London-based startup Skipping Rocks Lab has just released Ooho, blobs of water encased in a transparent, edible seaweed-based membrane, which they hope will supplant plastic bottles.
The membrane is coated onto spheres of ice as a liquid. Each blob is formed when the ice melts and the membrane solidifies, encasing the water and preventing it from spilling.
Ooho's innovative idea is just one of many ways inventors have come up with to create edible food containers that are more environmentally-friendly and less wasteful than inedible ones. Here are four others:
1. Milk-based film acts as oxygen blocker to reduce spoilt food
Last August, scientists at the United States Department of Agriculture (USDA) developed a biodegradable and edible packaging film made of milk proteins and pectin, a complex sugar.
Though starch-based edible films have already been created, the USDA scientists' claim those earlier versions are "more porous and allows oxygen to seep through its microholes".
"The milk-based packaging, however, has smaller pores and can thus create a tighter network that keeps oxygen out," added the scientists in an American Chemical Society release.
This means that the new film can better prevent food spoilage - much of which occurs in the presence of oxygen - and help reduce food wastage, be it at production facilities or at homes.
As seen in the video, the film can also be sprayed onto food, creating a protective yet edible shield.

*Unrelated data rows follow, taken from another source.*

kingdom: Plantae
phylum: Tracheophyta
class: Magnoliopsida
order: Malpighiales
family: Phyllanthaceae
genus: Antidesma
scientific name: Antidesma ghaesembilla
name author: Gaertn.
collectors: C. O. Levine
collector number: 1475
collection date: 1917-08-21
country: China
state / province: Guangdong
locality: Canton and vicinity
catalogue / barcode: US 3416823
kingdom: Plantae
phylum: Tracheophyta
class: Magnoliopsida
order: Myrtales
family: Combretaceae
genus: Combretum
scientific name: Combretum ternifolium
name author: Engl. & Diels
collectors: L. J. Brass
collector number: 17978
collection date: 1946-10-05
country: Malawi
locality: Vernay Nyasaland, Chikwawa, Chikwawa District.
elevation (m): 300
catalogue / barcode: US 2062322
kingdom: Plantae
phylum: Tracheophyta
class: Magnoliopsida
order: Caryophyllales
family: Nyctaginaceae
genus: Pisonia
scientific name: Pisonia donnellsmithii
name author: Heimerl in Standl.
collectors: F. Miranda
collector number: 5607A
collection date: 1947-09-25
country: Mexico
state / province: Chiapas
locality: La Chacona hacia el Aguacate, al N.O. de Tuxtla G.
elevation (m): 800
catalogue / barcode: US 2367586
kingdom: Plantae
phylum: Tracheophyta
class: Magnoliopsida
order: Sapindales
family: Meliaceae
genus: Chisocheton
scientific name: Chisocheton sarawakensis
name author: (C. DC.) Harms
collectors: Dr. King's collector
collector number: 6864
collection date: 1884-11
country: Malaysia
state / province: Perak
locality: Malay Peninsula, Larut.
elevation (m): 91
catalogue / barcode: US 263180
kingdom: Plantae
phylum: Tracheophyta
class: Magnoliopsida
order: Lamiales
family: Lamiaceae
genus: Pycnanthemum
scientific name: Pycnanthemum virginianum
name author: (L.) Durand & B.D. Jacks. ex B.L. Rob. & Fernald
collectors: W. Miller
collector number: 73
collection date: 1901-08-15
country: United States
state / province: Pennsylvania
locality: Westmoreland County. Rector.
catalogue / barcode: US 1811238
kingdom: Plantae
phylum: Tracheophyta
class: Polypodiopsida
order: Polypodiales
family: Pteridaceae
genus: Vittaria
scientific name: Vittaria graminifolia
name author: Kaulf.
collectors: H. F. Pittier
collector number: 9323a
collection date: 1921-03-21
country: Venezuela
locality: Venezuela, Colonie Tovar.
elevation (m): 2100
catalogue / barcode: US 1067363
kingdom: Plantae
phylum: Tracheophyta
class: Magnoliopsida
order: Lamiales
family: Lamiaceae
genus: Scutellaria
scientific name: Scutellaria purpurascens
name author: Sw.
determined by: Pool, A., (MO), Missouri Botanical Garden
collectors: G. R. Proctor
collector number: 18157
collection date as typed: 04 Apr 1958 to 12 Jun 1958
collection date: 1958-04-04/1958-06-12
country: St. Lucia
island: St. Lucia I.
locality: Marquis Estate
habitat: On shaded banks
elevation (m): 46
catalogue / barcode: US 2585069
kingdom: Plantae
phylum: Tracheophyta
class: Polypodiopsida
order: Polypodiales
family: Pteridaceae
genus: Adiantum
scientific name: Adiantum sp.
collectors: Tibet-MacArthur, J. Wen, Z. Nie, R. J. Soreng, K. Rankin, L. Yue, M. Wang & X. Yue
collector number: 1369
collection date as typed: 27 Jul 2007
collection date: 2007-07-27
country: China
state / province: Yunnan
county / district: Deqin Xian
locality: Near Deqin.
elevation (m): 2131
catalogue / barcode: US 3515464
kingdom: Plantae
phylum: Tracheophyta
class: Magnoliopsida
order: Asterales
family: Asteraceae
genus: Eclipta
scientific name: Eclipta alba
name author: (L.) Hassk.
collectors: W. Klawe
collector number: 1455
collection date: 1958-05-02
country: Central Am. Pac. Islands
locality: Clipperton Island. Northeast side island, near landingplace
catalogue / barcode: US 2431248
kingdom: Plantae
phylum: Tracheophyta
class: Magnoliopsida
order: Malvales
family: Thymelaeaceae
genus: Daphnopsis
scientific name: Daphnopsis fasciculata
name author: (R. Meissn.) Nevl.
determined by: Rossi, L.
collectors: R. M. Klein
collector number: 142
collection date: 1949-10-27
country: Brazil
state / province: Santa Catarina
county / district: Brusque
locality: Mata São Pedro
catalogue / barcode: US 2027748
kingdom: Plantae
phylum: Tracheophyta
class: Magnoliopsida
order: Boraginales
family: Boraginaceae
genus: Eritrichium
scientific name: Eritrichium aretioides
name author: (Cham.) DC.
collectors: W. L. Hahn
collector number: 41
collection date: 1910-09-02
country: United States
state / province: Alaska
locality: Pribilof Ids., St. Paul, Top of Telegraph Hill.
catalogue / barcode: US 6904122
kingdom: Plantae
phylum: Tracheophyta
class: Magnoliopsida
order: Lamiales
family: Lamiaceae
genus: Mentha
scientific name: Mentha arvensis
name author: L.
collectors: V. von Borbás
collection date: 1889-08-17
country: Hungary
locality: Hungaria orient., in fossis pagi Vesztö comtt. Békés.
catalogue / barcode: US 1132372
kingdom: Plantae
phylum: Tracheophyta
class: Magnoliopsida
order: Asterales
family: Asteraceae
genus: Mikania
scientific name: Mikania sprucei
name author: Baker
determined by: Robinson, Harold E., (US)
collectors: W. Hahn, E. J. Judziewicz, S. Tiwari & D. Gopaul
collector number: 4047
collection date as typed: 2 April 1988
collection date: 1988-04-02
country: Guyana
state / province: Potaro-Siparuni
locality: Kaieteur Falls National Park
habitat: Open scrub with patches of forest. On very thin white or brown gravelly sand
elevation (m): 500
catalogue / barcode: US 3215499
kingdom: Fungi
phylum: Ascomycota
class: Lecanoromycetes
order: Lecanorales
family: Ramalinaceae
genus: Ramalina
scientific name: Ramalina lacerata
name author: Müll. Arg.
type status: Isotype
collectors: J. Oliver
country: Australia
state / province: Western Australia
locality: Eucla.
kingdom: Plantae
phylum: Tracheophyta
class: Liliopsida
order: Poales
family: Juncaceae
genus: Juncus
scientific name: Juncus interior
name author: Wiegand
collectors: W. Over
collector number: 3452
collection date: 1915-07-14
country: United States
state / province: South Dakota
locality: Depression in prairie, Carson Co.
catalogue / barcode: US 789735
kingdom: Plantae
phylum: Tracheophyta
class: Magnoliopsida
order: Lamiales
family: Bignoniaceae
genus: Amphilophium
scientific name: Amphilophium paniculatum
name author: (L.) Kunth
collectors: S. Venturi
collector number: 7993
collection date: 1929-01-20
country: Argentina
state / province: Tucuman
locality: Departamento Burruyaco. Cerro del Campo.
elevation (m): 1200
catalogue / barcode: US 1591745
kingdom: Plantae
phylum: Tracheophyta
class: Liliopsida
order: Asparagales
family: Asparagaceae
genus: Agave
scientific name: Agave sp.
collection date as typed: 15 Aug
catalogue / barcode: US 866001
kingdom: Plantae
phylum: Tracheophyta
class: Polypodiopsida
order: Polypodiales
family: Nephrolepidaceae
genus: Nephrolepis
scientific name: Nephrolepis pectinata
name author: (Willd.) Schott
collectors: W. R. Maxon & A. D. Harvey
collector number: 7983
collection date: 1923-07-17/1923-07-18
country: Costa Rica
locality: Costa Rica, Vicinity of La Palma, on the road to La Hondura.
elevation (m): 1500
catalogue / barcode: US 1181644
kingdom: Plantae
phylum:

2. No need to unwrap your candy
Commonly used to make edible sweet wrapping, this mix of gelatin, glycerin and water is regularly deployed by no less than celebrity chef Heston Blumenthal to make wrappers for his caramel sweets.
In his book Heston Blumenthal at Home, he writes: "Obviously you can make the caramels without the wrappers, but they do add something to the presentation, and everybody always loves the idea that you can eat the whole thing."
This wrapping can be readily made at home, unlike Ooho's membrane or the USDA's milk-based film.
3. Your choice of spoon: sweet or savoury?
Hyderabad native Narayana Peesapaty set up Bakeys in 2011 to sell his take on edible cutlery.
Made up mostly of millet flour baked dry, Bakeys' cutlery is said to have a shelf life of three years.
The company has even created flavoured cutlery, with sweet and savoury options available.
Buyers beware though: an attempt to crowdsource for funds on Kickstarter to expand the company internationally has ended in disaster, with the company unable to fulfill its orders in the United States.
Over 100 disgruntled backers of the crowdsourcing initiative banded together to send in a letter to Kickstarter's legal team to seek a resolution.
4. Bite into a morning pick-me-up
Made out of a cup-shaped biscuit, wrapped in sugar paper and lined internally with heat-resistant white chocolate, the cups debuted to much fanfare in 2015.
Despite plans for the cups, dubbed Scoffee-ee Cups, to be tested at a select group of KFC outlets in Britain, consumers have remained unable to get hold of them.
"We don't know when we'll be able to launch them," a KFC spokesman had said in response to queries from Business Insider.